1879—1886, 1889—1900

Страна

Российская империя Российская империя
РСФСР РСФСР

Профессии

оперный певец

Певческий голос

баритон

Коллективы

Большой театр, Мариинский театр

Па́вел Аки́нфиевич Хохло́в (21 июля [2 августа1854, село Устье, Тамбовская губерния[1] — 20 сентября 1919, Москва) — русский певец, баритон, солист Большого (18791886, 18891900) и Мариинского (1881 и 18871888) театров.





Биография

Происхождение, годы учёбы

Происходил из дворянской среднепоместной семьи. Его отец, Акинф Иванович Хохлов, помещик села Устье Спасского уезда, владел 145 душами крепостных. Павел, единственный ребёнок в семье, первоначально получал домашнее образование. Затем переехал в Москву, где окончил с отличием 4-ю гимназию и где в 1873 году поступил на юридический факультет Московского университета, который окончил в 1878 году.

С детства играл на фортепиано, позже — обучился игре на скрипке. В студенческие годы брал уроки пения, вначале у Ю. К. Арнольда, а затем, с 1873 по 1875, у А. Д. Кочетовой-Александровой. В 1880 ездил в Милан для совершенствования в вокальном искусстве. В Милане учился у Дж. Ронкони, Ф. Варези и Гамбоджи.

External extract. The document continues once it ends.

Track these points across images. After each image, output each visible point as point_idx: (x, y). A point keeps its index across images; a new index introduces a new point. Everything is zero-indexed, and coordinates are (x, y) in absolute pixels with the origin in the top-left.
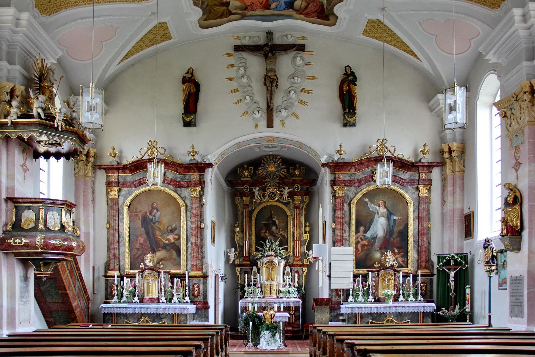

Солист Большого и Мариинского театров

19 февраля 1879 года П. А. Хохлов дебютировал на сцене Большого театра в опере «Фауст» Шарля Гуно, в партии Валентина.

Очень скоро Хохлов завоевал не только любовь публики, но и российской музыкальной элиты того времени. Известно исключительное отношение к нему П. И. Чайковского, который дал Большому театру свою оперу «Евгений Онегин» только при условии, что партию Онегина будет исполнять Хохлов. П. И. Чайковский отмечал, «что не может себе представить Онегина иначе, как в образе Хохлова». Всего Хохлов пел Онегина 138 раз.

Неизменным успехом пользовалось его выступление в роли Демона («Демон» А. Г. Рубинштейна), в которой он выступал и в Москве, и в Санкт-Петербурге, всего 132 раза.

Ф. И. Шаляпин называл Хохлова своим учителем. Им приходилось встречаться на сцене. В 1889 году в «Фаусте» Ш. Гуно Шаляпин исполнял Мефистофеля, а Хохлов — Валентина. В 1902 году, в «Евгении Онегине», когда Хохлов давал прощальный бенефис в Большом театре (в качестве гастролёра, два спектакля), вместе с ним пели Н. В. Салина, Л. В. Собинов и Ф. И. Шаляпин.

В Большом театре Павел Хохлов много лет дружил с композитором и капельмейстером Петром Андреевичем Щуровским. Позднее Щуровский даже посвятил Хохлову романс «Тебе, мой друг».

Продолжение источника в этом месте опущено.